■ **Work instruction**: Please return every line of the material verbatim and skip any images.

__________________________________________________

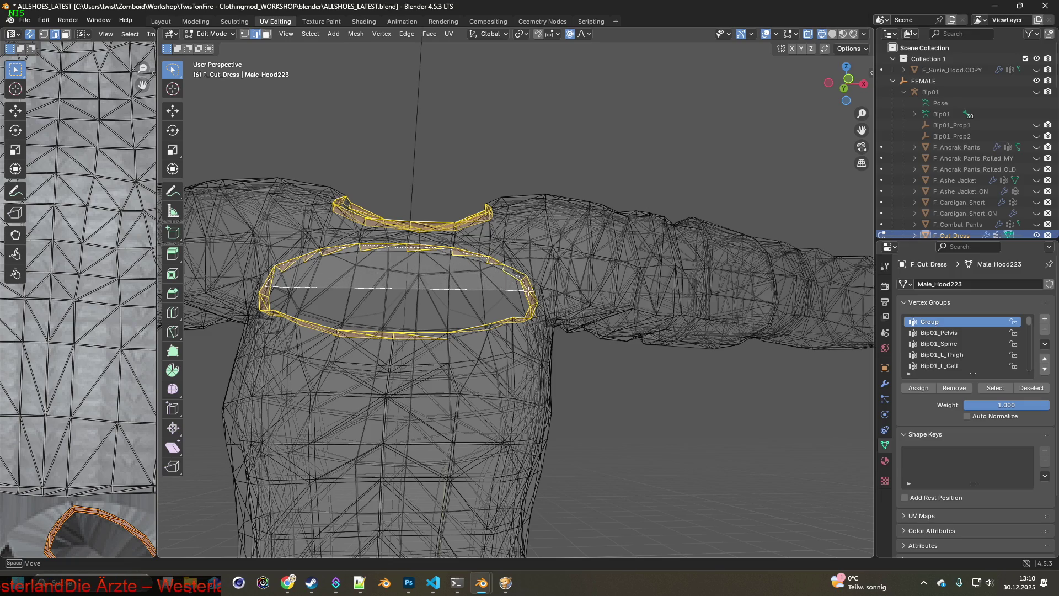
# Knife-cut new edges into the border strip around the chest opening.
pyautogui.press('Escape')
pyautogui.moveTo(468, 299)
pyautogui.mouseDown(button='middle')
pyautogui.moveTo(436, 310)
pyautogui.moveTo(422, 330)
pyautogui.mouseUp(button='middle')
pyautogui.scroll(2, 422, 312)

__________________________________________________

■ **Answer space**:
# Knife-cut new edges into the border strip around the chest opening.
pyautogui.press('Escape')
pyautogui.moveTo(468, 299)
pyautogui.mouseDown(button='middle')
pyautogui.moveTo(436, 310)
pyautogui.moveTo(422, 330)
pyautogui.mouseUp(button='middle')
pyautogui.scroll(2, 422, 312)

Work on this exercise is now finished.